The analogy Cruz uses is property rental: if you own a property, you can Airbnb it when you do not need it. If your agent only needs four productive hours per day, the rest of the device’s capacity can be rented into the network. He speculates that an agent could eventually decide on its own that it has finished its work and can use the machine to earn money until the owner returns.

This is also where Cruz broadens the purpose of BitTensor. He describes it as a set of places where a machine can go to earn income, whether by providing human intelligence, training models, detecting whether an image is real or fake, or monetizing raw compute. He likens it to a mechanical Turk for agents and humans alike.

Cruz is specific about the current hardware constraint. Macrocosmos is not expecting CPUs to perform today’s model-training work. It supports CUDA devices and Apple silicon devices, including newer Mac minis and MacBooks. CPUs may matter for future workloads outside model training, including scientific tasks that are CPU-limited, but for current AI training, the relevant devices are GPUs and Apple silicon.

The consumer-compute path Cruz describes is therefore narrower than “any idle machine can train frontier models.” His claim is that supported devices can be stitched into larger training jobs when idle, and that the same orchestration approach may have value beyond AI training if the workload fits the hardware.

Macrocosmos also treats data as a separate decentralized layer

Smith asks whether the same general approach could be used not only for compute but for data — for example, registering or making data available so a model could train across different blocks of data.

Cruz answers by distinguishing another Macrocosmos project from IOTA. Macrocosmos has a separate web-scale data scraping service called Data Universe, which decentralizes the work of hundreds and hundreds of miners scraping social media data. Cruz says that data can be used for journalism, marketing, brand analysis, and AI model training.

He presents data, compute, and “innovation networks” as parts of a virtuous cycle, though he does not elaborate on the innovation networks in detail. His answer does not make IOTA a private client-data federation system; it points to a dedicated, highly scalable scraping system that Macrocosmos already operates separately.

That distinction also separates Macrocosmos’s work from federated learning as Smith describes it. Cruz says federated learning is built around anonymizing client data while allowing models to train continuously. Macrocosmos’s IOTA work, by contrast, is about edge devices providing training compute rather than training data. Data Universe addresses data through a different subnet and system.

The replication question is how much of the stack others will combine

Smith asks whether this model will be replicated by others, given rising demand for pre-training compute, growing model counts, expensive compute, and underutilized hardware. Cruz says he already sees other teams working on similar projects. Some are focused on model training; others are focused on orchestration technology. He believes Macrocosmos is among the few combining those two strands as it is doing now.

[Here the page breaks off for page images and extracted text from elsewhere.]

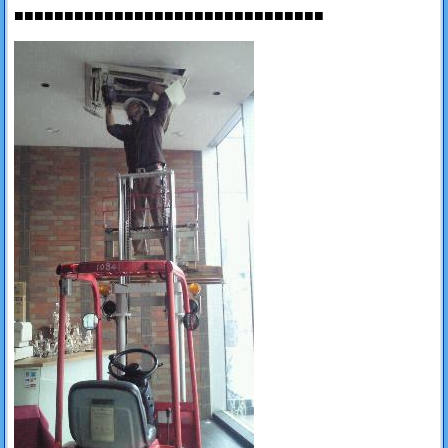
■■■■■■■■■■■■■■■■■■■■■■■■■■■■■■■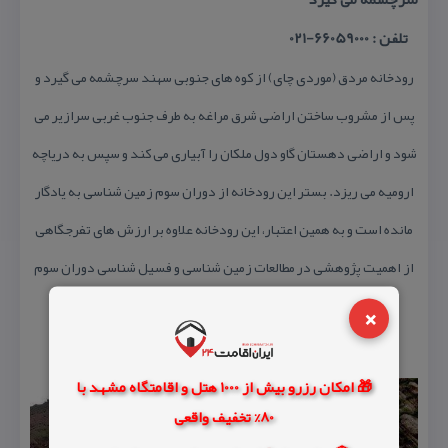
تلفن : 66059000-021
رودخانه مردق (موردی چای) از كوه های جنوبی سهند سرچشمه می گیرد و
پس از مشروب ساختن اراضی شرق مراغه به طرف جنوب غربی سرازیر می
شود و اراضی دهستان گاو دول ملكان را آبیاری می كند و سپس به دریاچه
ارومیه می ریزد. بستر این رودخانه از دوران سوم زمین شناسی به یادگار
مانده است و به همین اعتبار، این رودخانه علاوه بر ارزش های تفرجگاهی
از اهمیت پژوهشی در مطالعات زمین شناسی و فسیل شناسی دوران سوم
×
زمین شناسی نیز برخوردار است.
🎁 امکان رزرو بیش از 1000 هتل و اقامتگاه مشهد با
80% تخفیف واقعی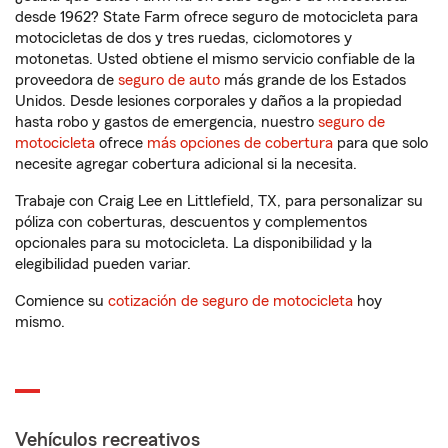
desde 1962? State Farm ofrece seguro de motocicleta para
motocicletas de dos y tres ruedas, ciclomotores y
motonetas. Usted obtiene el mismo servicio confiable de la
proveedora de
seguro de auto
más grande de los Estados
Unidos. Desde lesiones corporales y daños a la propiedad
hasta robo y gastos de emergencia, nuestro
seguro de
motocicleta
ofrece
más opciones de cobertura
para que solo
necesite agregar cobertura adicional si la necesita.
Trabaje con Craig Lee en Littlefield, TX, para personalizar su
póliza con coberturas, descuentos y complementos
opcionales para su motocicleta. La disponibilidad y la
elegibilidad pueden variar.
Comience su
cotización de seguro de motocicleta
hoy
mismo.
Vehículos recreativos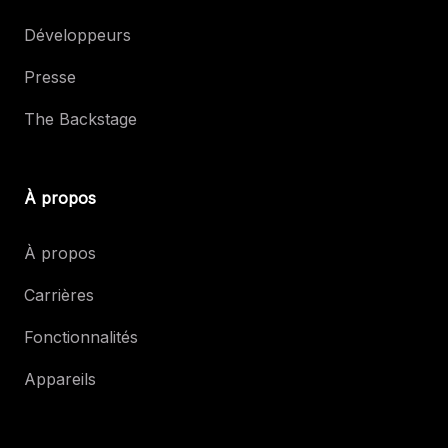
Développeurs
Presse
The Backstage
À propos
À propos
Carrières
Fonctionnalités
Appareils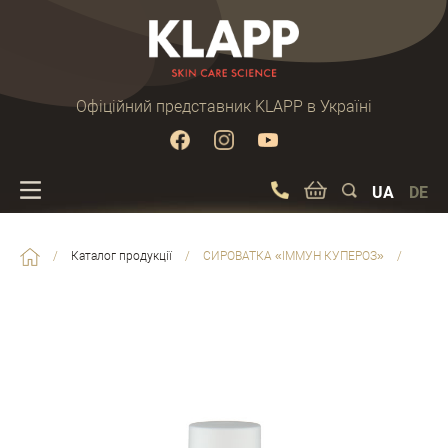
Офіційний представник KLAPP в Україні
UA
DE
/
Каталог продукції
/
СИРОВАТКА «ІММУН КУПЕРОЗ»
/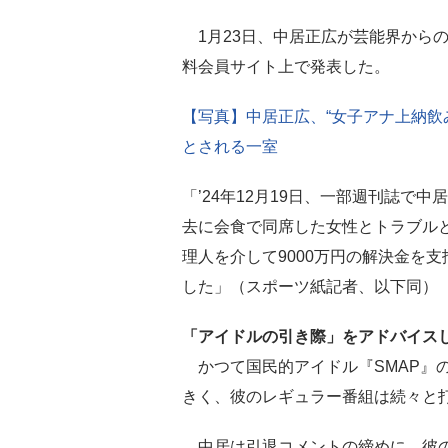
1月23日、中居正広が芸能界から
料会員サイト上で発表した。
【写真】中居正広、“女子アナ上納飲
とされる一室
「’24年12月19日、一部週刊誌で中
去に会食で同席した女性とトラブル
理人を介して9000万円の解決金を
した」（スポーツ紙記者、以下同）
「アイドルの引き際」をアドバイス
かつて国民的アイドル『SMAP』
きく、彼のレギュラー番組は続々と
中居は引退コメントの締めに、彼の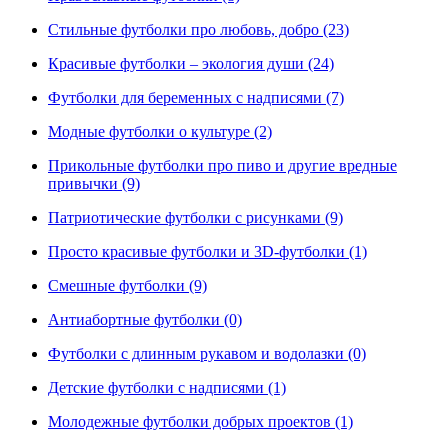
Стильные футболки про любовь, добро (23)
Красивые футболки – экология души (24)
Футболки для беременных с надписями (7)
Модные футболки о культуре (2)
Прикольные футболки про пиво и другие вредные
привычки (9)
Патриотические футболки с рисунками (9)
Просто красивые футболки и 3D-футболки (1)
Смешные футболки (9)
Антиабортные футболки (0)
Футболки с длинным рукавом и водолазки (0)
Детские футболки с надписями (1)
Молодежные футболки добрых проектов (1)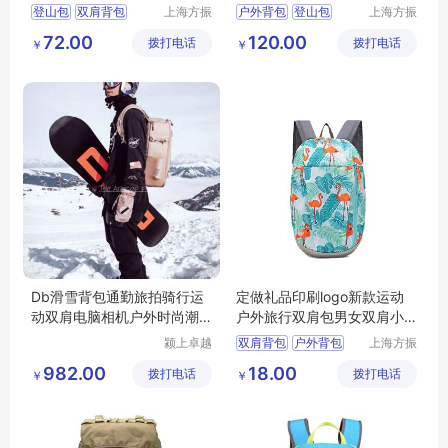
做可加logo
登山包
双肩背包
上海方振
户外背包
登山包
上海方振
箱包制品
箱包制品
户外背包
旅行背包
双肩背包
旅行背包
72.00
120.00
拨打电话
有限公司
拨打电话
有限公司
￥
￥
休闲背包
徒步背包
Db滑雪背包通勤旅拍骑行运
定做礼品印刷logo新款运动
动双肩电脑相机户外时尚潮
户外旅行双肩包男女双肩小
流挂陆冲板
背包
颍上卓越
双肩背包
户外背包
上海方振
电子商务
箱包制品
运动背包
休闲背包
982.00
18.00
拨打电话
有限公司
拨打电话
有限公司
￥
￥
旅行背包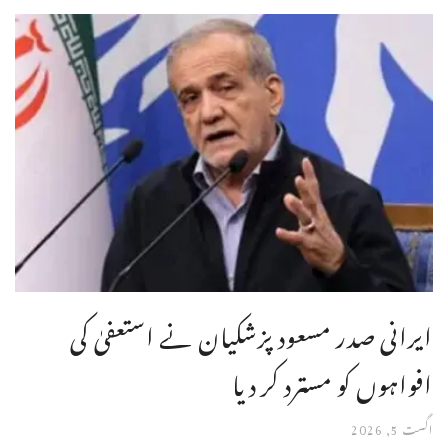
ایرانی صدر مسعود پزشکیان نے استعفیٰ کی
افواہوں کو مسترد کر دیا
اگست 5, 2026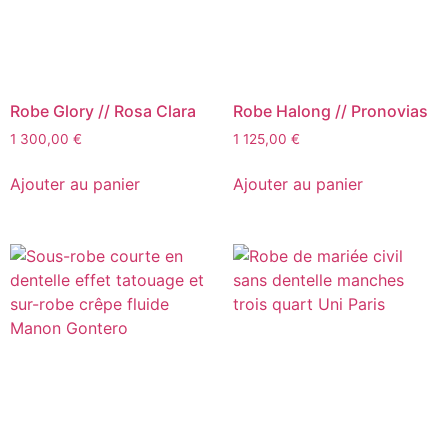
Robe Glory // Rosa Clara
Robe Halong // Pronovias
1 300,00
€
1 125,00
€
Ajouter au panier
Ajouter au panier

His broader view is that devices will become more connected over time. He describes this almost as a thermodynamic tendency: “things get more connected over time.” As devices become more intelligent and autonomous, their usefulness will increase if they can be combined like Lego bricks into larger constellations. Many problems, not just AI training, exceed the resources of any one device. Macrocosmos’s bet is that orchestration across many devices will become valuable wherever a workload needs a particular topology of compute.

Cruz does not claim Macrocosmos will necessarily be the company that takes the whole category “to the top of the mountain.” He says the work is valuable even if Macrocosmos gets only part of the way there.

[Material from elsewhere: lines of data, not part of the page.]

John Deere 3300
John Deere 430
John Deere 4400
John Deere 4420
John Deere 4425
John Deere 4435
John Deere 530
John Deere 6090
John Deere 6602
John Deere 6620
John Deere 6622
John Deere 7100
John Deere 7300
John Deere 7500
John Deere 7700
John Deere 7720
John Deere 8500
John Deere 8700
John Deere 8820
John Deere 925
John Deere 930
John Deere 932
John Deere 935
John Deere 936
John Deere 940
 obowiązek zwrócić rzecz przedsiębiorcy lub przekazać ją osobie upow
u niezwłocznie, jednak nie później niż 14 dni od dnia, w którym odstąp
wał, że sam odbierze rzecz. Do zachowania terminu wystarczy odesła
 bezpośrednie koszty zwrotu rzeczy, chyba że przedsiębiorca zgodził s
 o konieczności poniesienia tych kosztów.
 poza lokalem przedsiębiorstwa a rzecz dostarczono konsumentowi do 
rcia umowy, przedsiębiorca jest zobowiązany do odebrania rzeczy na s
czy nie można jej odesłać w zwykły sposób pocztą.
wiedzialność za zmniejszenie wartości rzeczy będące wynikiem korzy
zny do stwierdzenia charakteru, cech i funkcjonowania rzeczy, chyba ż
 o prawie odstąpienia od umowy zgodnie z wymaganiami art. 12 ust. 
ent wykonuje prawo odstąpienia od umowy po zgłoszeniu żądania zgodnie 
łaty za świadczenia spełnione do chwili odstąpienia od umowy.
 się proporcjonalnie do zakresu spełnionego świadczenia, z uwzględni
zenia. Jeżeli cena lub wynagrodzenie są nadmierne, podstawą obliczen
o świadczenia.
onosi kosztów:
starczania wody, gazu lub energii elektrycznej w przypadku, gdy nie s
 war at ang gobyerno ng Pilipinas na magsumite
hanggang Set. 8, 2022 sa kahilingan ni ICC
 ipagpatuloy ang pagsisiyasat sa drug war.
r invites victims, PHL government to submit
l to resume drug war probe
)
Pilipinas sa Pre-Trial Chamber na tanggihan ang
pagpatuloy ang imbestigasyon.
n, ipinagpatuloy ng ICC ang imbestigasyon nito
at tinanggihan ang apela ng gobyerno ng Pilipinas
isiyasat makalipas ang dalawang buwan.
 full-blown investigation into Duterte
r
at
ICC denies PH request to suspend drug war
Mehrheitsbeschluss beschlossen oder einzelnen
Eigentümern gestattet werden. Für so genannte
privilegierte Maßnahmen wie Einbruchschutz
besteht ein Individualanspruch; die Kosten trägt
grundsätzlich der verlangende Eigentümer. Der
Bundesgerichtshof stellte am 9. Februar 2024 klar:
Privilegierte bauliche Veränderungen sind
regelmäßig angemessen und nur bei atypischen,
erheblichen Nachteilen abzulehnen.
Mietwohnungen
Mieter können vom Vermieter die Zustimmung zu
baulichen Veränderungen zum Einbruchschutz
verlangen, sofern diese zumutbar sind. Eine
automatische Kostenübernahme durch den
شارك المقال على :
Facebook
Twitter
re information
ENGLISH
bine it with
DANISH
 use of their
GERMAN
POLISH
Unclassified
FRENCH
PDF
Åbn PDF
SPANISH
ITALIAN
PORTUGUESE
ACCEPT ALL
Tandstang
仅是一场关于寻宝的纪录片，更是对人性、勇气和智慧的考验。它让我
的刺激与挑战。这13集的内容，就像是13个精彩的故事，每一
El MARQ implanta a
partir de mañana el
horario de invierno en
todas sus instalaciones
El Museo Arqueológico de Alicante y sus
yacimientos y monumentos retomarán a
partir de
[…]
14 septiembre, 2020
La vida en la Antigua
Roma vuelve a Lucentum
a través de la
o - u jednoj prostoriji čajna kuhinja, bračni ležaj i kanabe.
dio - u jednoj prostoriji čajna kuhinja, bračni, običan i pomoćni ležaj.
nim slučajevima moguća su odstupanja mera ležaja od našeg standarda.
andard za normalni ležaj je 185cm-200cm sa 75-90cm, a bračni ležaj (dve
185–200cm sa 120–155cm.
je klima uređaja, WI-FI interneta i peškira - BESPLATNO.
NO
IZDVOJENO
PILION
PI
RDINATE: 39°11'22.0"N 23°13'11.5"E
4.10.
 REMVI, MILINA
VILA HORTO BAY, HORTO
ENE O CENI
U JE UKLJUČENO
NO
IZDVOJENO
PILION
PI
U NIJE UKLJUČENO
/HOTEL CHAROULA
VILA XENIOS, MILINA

The open question is whether Macrocosmos can convert unreliable, interruptible supply into training runs that customers will adopt on cost, reproducibility, and performance. In Cruz’s account, the blockchain handles identity, auditability, coordination, and payment; the off-chain orchestration layer has to make the machines behave like a training system; and the market only works if the result is cheaper without asking customers to accept an unfamiliar or fragile workflow.